I think there is evidence supporting both interpretations. One challenge is that we do not have access to all the available sources, and another is that leaders such as Stalin often did not record their intentions in writing. For historians, this makes the task of reconstructing events especially challenging as we must piece together fragments of what they said and did.
When did Moscow’s plans for the Kazakh steppe collide with its reality?
There are many moments that reveal when these collisions took place; this is largely because officials were deeply unfamiliar with the steppe environment. They did not understand its highly variable rainfall: how one year could bring good precipitation and the next very little. They also misunderstood the variation in soil quality and how it could change over time. Most of all, they failed to grasp the nature of nomadism itself. It did not fit into the Marxist-Leninist categories they relied on, and they struggled to comprehend how a mobile pastoral system could function as an organized and sustainable way of life.

Family near a yurt. Turkestan Album, 1871–1872 / Library of Congress, USA
They tried to organize a census to count Kazakh nomads for the first time, applying the same methods they had used in European Russia for settled populations. But, of course, these methods did not work.
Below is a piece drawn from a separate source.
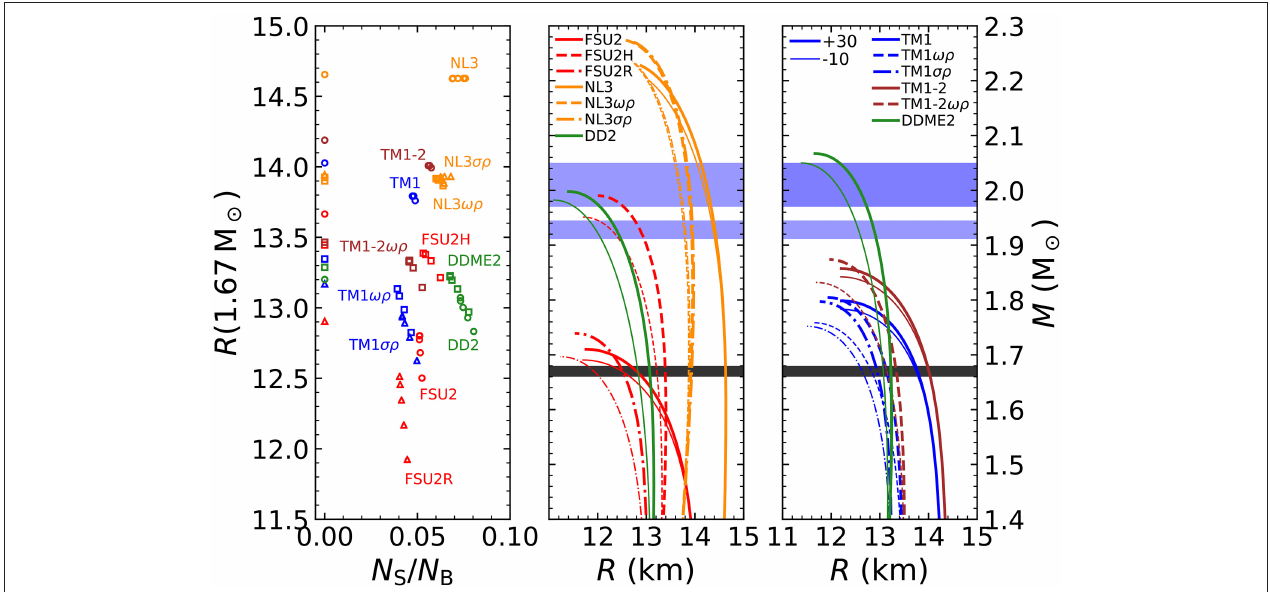
FIGURE 11 | (Left) Radius of a 1.67 M 20, and 30 MeV. (Middle, Right) M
At meetings, mapmakers would present maps, and participants would comment, ‘I thought people lived in that region,’ only to find no population marked there because they had not figured out how to count nomads. These records show how officials wrestled to adapt both Marxist-Leninist ideology and their scientific frameworks to a very different physical environment and way of life.
Do the same patterns hold for Ukraine?
Yes, my position is that the Ukrainian and Kazakh famines were, in fact, strikingly similar. When you look at both closely, the parallels are remarkable. One of the most interesting findings in my research was that many Ukrainian scholars have argued that policies such as blacklisting were applied only in Ukraine and have used that argument to support the claim that the famine there constituted genocide. But these same policies were also implemented in Kazakhstan. Villages were blacklisted there as well.
There is, in fact, a great deal in common between these two tragedies. I believe that how we categorize them must be consistent. Either we regard both as acts of genocide, or we classify both as not. In any case, they were both terrible crimes against humanity, and we should view them in the same light.